The Oscar chassis is made from aluminium. The battery is under the floor; the induction motor, reduction gear, differential, electronics and cooling systems are in the front. The custom electronics incorporates the motor controller, battery management system and battery charger. One version of Oscar has a NiMH battery. The latest version has a SAFT lithium ion battery.
The front of the Oscar, showing the water-cooled induction motor. Notice the steep angle on the steering mechanism. The front suspension is a MacPherson strut, with a transverse composite leaf spring.
An electric bus.
A PVI electric truck.
A PVI garbage truck running on CNG. PVI also make bimodal garbage trucks that run on battery energy, with regenerative braking, when collecting, and then on CNG or other fuels when returning to the depot.
An electric bus from MGL, a Chinese manufacturer of lithium ion batteries.

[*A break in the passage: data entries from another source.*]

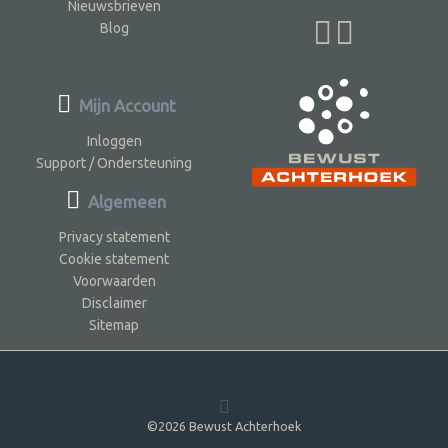
Nieuwsbrieven
Blog
Mijn Account
Inloggen
Support / Ondersteuning
Algemeen
Privacy statement
Cookie statement
Voorwaarden
Disclaimer
Sitemap
©2026 Bewust Achterhoek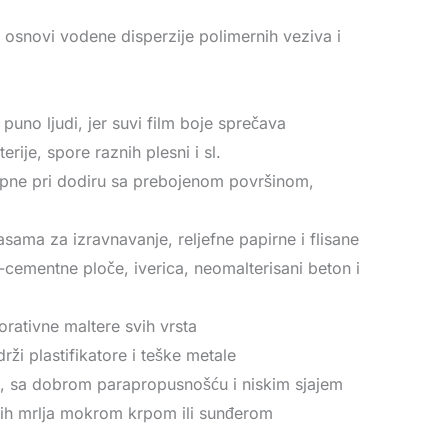
osnovi vodene disperzije polimernih veziva i
uno ljudi, jer suvi film boje sprečava
ije, spore raznih plesni i sl.
opne pri dodiru sa prebojenom površinom,
sama za izravnavanje, reljefne papirne i flisane
o-cementne ploče, iverica, neomalterisani beton i
rativne maltere svih vrsta
rži plastifikatore i teške metale
n, sa dobrom parapropusnošću i niskim sjajem
gih mrlja mokrom krpom ili sunđerom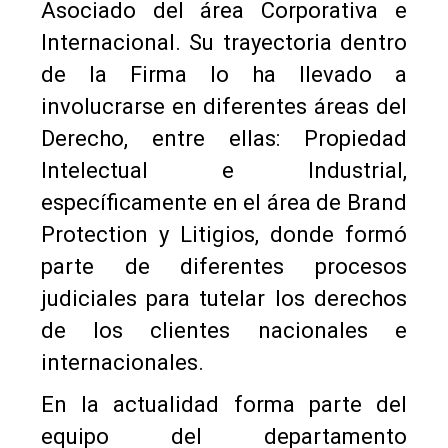
Asociado del área Corporativa e
Internacional. Su trayectoria dentro
de la Firma lo ha llevado a
involucrarse en diferentes áreas del
Derecho, entre ellas: Propiedad
Intelectual e Industrial,
específicamente en el área de Brand
Protection y Litigios, donde formó
parte de diferentes procesos
judiciales para tutelar los derechos
de los clientes nacionales e
internacionales.
En la actualidad forma parte del
equipo del departamento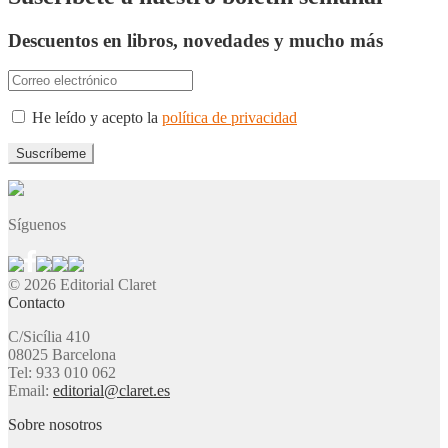
Descuentos en libros, novedades y mucho más
He leído y acepto la
política de privacidad
Síguenos
© 2026 Editorial Claret
Contacto
C/Sicília 410
08025 Barcelona
Tel: 933 010 062
Email:
editorial@claret.es
Sobre nosotros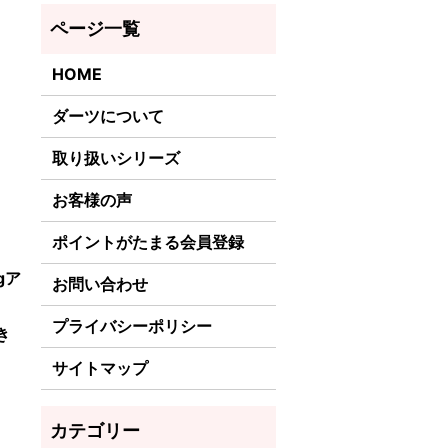
HOME
ダーツについて
取り扱いシリーズ
お客様の声
ポイントがたまる会員登録
gア
お問い合わせ
プライバシーポリシー
き
サイトマップ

Formula Zero is an organisation that is trying to organise racing of open-wheeled fuel-cell vehicles, starting with go-karts and progressing to full-size racing cars. A small hydrogen cylinder (above the steering column) will drive the kart for about 10 minutes, and can be changed in 15 seconds. The kart uses ultracapacitors (left and right sides of the kart) to provide bursts of high power for both acceleration and regenerative braking. This is an environmentally friendly alternative to Formula SAE.
The Maxwell ultracapacitor banks in the Forumla Zero go-kart incorporate circuitry for cell balancing.
The Mercedes-Benz F-Cell is a Mercedes-Benz A-Class fuel-cell vehicle. About 60 of them have been built, and are being tested in small fleets in Europe, the USA, Japan and Singapore. Range is about 160 km. Refuelling takes about 3 minutes. The ride is very smooth, but the noise of the compressors is a little disconcerting because it does not vary directly with the applied power.
The dash display of a Mercedes-Benz F-Cell.
The fuel cell and battery are under the floor of the F-Cell. The air compressor is under the bonnet.
The Michelin-PSI Hy-Light is a small prototype 4-seater fuel-cell vehicle that debuted at the 2004 Challenge Bibendum.
The Hy-Light has active, in-wheel suspension, so does not exhibit body roll during cornering or pitch during braking. For the slalom event, it was programmed to lean slightly into the corners.
The Hy-Light dash has a video rear-view camera, and gauges to show the power from the supercapacitors and the fuel cell.
The Hy-Light also has sliding doors.
With the exception of the diesel Mercedes-Benz Bionic car, the fossil fuel cars were unremarkable. The Bionic car is based on the aerodynamics of the boxfish, and has a Cd of just 0.19. Fuel consumptinon is 4.3 litres per 100 km.
There were many small urban electric vehicles at Challenge Bibendum, including this Poste chariot.
There were also many electric-assist bicycles. This MVE bicycle had a Sunstar i-bike kit featuring a drive motor on the front gear set, and a compact lithium battery (above the motor).
The Ergolite Glider 2 is a recumbent 2-wheeler (without pedals) that has been developed at FHTE, and used to evaluate different drive and battery systems. A vehicle like this would be much easier to build and register than something like Trev, and may be a good project for next year.
The Ergolite Glider 2 with what appears to be a high-speed brushless motor.
An even smaller drive motor.
Finally, a gratuitous photograph of Bibendum near a famous tower. The public display was held on the Champs de Mars, at the base of the Eiffel tower.